What you have to do → Copy each line of the data below exactly, leaving out pictures.

Data segment →
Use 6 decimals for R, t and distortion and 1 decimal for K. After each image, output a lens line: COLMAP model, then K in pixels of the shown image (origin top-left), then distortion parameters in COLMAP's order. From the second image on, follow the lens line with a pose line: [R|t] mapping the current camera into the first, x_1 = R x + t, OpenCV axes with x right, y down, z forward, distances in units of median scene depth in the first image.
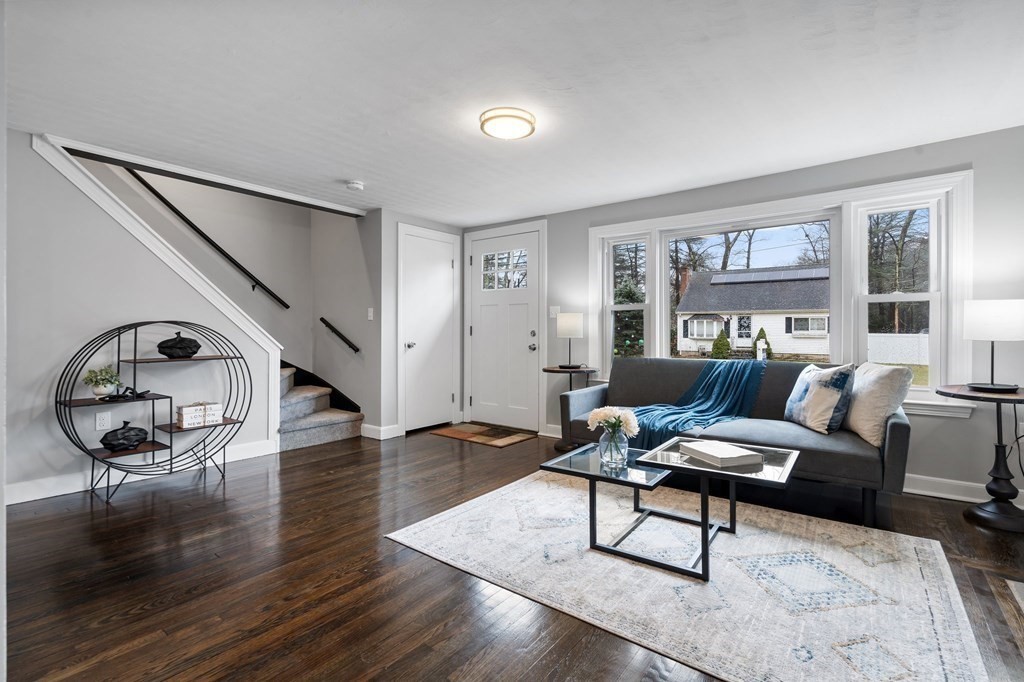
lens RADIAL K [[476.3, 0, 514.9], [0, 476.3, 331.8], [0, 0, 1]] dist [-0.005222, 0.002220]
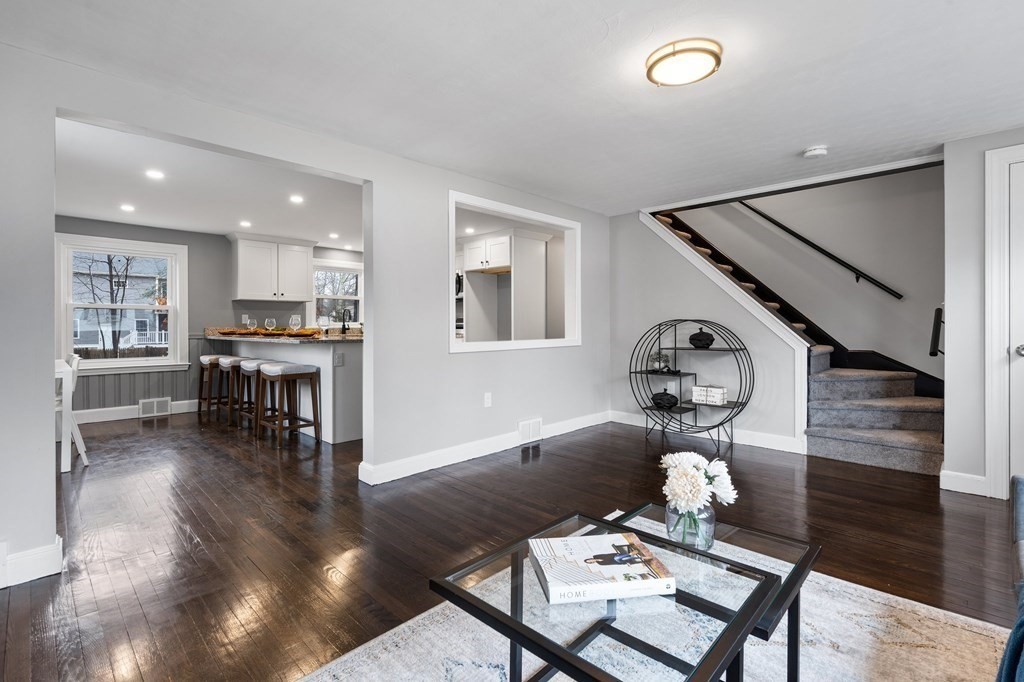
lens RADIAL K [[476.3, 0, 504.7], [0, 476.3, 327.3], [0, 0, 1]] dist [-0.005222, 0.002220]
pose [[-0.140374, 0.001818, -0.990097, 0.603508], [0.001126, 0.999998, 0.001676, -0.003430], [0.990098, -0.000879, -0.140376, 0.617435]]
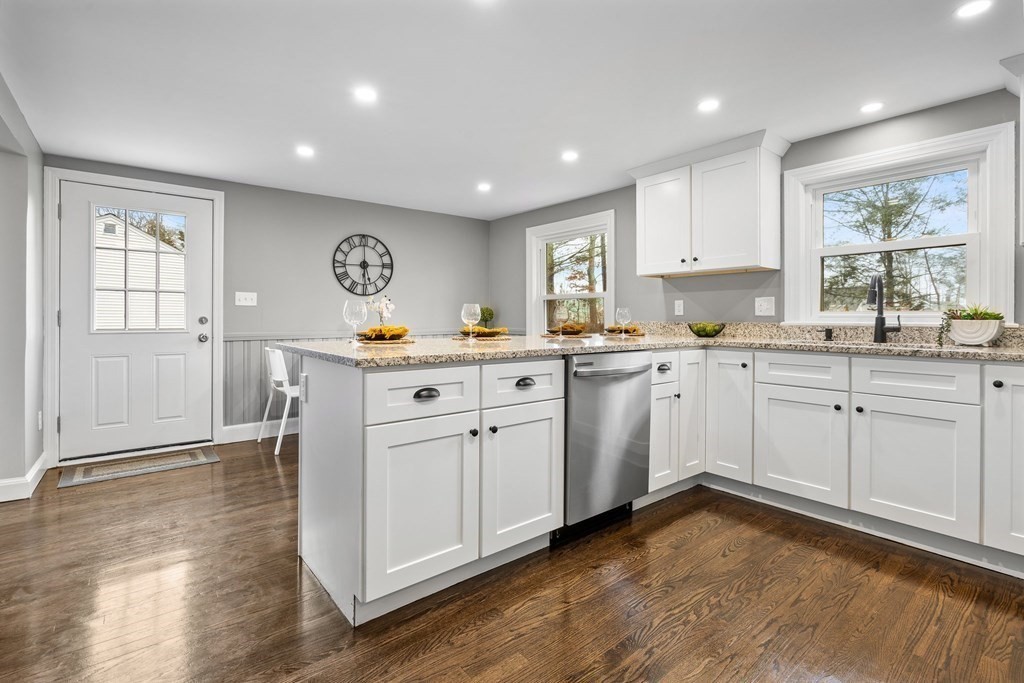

Finished task →
Use 6 decimals for R, t and distortion and 1 decimal for K. After each image, output a lens line: COLMAP model, then K in pixels of the shown image (origin top-left), then distortion parameters in COLMAP's order. From the second image on, follow the lens line with a pose line: [R|t] mapping the current camera into the first, x_1 = R x + t, OpenCV axes with x right, y down, z forward, distances in units of median scene depth in the first image.
lens RADIAL K [[476.3, 0, 514.9], [0, 476.3, 331.8], [0, 0, 1]] dist [-0.005222, 0.002220]
lens RADIAL K [[476.3, 0, 504.7], [0, 476.3, 327.3], [0, 0, 1]] dist [-0.005222, 0.002220]
pose [[-0.140374, 0.001818, -0.990097, 0.603508], [0.001126, 0.999998, 0.001676, -0.003430], [0.990098, -0.000879, -0.140376, 0.617435]]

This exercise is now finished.